_Description de l’exercice_
Rédigez la suite de l’article sur la zone des « trois frontières », en reprenant juste après sa dernière phrase.

_Texte fourni_
• • • • • • •

La zone des « trois frontières », située aux confins du Mali, du Niger et du Burkina, a été érigé en priorité par la force Barkhane depuis un an et demi. Les soldats français et leurs alliés sahéliens y traquent les combattants de l’État islamique et d’Al Qaeda, parmi lesquels se trouvent des Peuls qui se sont engagés dans la lutte armée pour défendre leurs troupeaux et leurs familles, et qui n’avaient au départ rien à voir avec l’idéologie salafiste.
Une enquète de David Poteaux
Le 28 juin, Ousmane Illiassou Djibo a acquis une célébrité qui ne semblait pas lui être destinée. Ce jour-là, en marge d’une réunion de la coalition contre l’État islamique organisée à Rome, le secrétaire d’État américain Antony Blinken a annoncé que le Nigérien faisait désormais partie de la liste peu enviable des « terroristes » recherchés par les États-Unis, et que ses avoirs seraient bloqués.

• • • • • • •

_Données enregistrées_
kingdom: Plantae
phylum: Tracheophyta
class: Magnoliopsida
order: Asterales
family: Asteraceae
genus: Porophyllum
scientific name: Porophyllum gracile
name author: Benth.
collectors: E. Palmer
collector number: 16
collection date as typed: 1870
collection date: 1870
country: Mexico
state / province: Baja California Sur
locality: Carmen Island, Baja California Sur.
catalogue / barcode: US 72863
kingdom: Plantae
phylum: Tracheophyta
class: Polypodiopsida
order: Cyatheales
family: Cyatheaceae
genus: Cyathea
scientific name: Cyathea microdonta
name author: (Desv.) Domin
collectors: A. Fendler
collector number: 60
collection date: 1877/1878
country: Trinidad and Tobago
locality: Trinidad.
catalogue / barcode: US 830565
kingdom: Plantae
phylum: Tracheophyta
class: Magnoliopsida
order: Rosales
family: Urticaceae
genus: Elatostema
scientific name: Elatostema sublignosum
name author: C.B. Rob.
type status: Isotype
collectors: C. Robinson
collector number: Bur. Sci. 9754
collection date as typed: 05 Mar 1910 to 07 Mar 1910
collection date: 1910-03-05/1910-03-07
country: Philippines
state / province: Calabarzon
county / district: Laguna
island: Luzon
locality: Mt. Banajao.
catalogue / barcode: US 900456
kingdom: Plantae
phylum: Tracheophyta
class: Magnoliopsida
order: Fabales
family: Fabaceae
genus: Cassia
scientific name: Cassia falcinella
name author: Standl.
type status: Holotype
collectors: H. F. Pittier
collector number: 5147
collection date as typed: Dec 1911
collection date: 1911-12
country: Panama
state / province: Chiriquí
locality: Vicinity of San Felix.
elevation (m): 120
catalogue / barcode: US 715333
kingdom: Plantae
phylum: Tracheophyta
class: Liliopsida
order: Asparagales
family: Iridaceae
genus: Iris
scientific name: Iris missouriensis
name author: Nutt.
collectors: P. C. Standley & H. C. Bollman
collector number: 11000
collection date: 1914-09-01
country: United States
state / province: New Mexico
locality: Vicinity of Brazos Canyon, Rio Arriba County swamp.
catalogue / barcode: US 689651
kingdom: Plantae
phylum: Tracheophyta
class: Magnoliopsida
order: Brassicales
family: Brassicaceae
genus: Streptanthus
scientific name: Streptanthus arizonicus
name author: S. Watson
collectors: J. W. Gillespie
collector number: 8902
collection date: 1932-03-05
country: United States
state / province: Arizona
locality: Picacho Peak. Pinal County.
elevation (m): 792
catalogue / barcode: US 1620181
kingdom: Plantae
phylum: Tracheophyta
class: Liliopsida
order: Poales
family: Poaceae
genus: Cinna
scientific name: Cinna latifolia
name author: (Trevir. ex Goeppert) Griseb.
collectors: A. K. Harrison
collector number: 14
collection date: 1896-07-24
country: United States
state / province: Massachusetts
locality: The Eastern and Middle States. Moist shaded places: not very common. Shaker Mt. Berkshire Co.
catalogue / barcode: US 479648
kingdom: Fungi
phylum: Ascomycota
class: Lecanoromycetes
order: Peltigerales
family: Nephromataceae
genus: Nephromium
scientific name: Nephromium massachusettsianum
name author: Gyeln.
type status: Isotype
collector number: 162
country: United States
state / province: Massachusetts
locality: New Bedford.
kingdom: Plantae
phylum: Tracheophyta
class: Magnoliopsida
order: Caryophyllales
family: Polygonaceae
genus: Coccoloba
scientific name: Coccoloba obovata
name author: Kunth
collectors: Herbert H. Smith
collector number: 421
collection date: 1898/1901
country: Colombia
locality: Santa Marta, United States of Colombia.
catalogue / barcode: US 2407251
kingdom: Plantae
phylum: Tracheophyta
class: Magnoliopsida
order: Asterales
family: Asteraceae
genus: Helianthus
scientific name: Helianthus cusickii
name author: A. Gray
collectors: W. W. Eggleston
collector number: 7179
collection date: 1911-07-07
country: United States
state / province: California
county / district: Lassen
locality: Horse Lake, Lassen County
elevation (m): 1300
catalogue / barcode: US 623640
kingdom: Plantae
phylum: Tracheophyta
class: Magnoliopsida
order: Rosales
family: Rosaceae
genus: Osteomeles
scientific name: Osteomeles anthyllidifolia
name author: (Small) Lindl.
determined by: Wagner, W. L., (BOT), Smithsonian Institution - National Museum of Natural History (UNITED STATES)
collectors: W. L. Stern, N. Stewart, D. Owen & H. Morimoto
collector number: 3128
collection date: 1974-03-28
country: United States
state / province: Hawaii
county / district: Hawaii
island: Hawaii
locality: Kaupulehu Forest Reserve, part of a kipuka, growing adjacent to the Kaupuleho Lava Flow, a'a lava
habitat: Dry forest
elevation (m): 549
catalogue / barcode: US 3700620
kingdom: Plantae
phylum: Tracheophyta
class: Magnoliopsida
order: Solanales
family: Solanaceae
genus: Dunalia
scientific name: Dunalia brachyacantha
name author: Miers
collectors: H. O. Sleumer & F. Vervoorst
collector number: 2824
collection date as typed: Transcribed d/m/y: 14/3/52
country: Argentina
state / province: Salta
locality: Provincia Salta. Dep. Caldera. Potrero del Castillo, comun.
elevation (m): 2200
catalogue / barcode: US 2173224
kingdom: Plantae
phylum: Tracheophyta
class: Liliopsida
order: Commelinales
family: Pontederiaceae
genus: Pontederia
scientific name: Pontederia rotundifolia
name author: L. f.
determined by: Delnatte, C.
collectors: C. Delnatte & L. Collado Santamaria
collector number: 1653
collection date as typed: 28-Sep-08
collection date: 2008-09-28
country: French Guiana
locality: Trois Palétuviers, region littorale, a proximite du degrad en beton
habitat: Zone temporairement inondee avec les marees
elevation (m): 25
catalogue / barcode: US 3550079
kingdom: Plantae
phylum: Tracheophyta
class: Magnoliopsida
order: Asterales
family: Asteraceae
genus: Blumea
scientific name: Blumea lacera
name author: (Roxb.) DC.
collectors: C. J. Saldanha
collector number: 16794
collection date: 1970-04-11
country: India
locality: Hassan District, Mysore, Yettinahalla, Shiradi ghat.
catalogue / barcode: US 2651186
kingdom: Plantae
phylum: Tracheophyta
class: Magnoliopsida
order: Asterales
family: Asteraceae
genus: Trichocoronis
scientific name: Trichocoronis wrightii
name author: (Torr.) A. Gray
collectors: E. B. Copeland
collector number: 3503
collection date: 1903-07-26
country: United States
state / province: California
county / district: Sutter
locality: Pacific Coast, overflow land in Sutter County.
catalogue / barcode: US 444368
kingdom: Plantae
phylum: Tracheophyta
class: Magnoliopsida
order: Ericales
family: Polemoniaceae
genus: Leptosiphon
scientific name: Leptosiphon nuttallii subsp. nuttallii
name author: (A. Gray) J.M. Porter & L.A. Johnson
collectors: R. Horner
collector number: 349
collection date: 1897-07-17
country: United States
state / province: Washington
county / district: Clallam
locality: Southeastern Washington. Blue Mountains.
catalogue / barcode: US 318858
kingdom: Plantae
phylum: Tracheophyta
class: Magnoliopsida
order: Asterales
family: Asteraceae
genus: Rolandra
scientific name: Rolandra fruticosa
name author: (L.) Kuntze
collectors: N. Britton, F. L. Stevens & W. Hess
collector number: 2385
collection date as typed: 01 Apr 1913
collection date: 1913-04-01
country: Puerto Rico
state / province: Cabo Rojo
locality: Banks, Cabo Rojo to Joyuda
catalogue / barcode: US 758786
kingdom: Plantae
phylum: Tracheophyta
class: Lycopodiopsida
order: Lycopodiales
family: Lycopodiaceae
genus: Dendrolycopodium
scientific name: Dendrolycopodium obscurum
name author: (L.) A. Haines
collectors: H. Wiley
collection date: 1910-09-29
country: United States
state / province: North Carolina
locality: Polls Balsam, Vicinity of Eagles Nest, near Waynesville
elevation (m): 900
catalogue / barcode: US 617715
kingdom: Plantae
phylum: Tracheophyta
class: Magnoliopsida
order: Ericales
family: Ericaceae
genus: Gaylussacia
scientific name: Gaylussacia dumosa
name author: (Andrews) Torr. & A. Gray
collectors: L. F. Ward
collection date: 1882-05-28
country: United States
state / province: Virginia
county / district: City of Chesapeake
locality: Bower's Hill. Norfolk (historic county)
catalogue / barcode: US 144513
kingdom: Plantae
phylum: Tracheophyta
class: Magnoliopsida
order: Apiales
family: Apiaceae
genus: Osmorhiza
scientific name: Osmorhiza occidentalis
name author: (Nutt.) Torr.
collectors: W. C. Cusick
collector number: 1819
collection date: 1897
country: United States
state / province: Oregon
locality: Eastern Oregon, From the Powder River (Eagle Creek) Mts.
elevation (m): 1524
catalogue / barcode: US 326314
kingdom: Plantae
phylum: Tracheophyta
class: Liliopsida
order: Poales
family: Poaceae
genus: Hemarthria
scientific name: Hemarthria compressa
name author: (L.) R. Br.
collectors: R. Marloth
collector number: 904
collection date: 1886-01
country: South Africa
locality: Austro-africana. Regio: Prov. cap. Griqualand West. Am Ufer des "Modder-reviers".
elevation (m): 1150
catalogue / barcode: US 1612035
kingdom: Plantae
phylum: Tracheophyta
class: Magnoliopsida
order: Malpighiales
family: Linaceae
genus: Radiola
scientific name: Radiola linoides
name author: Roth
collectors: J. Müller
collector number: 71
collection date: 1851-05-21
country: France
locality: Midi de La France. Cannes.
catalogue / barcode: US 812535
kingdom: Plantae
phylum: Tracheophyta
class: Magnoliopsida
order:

• • • • • • •

_Bonne réponse_
Djibo, plus connu par son surnom « Petit Chafori » (ou « Petit Chapiro »), est aujourd’hui considéré comme un des lieutenants d’Adnan Abu Walid al-Sahraoui, le chef de l’État islamique au Grand Sahara (EIGS). Il est soupçonné d’avoir participé à plusieurs attaques contre les forces armées, notamment celle de Tongo-Tongo, en octobre 2017, au cours de laquelle quatre soldats américains et cinq soldats nigériens avaient été tués, et celle d’Inatès, en juillet 2019 (au moins 18 soldats nigériens tués).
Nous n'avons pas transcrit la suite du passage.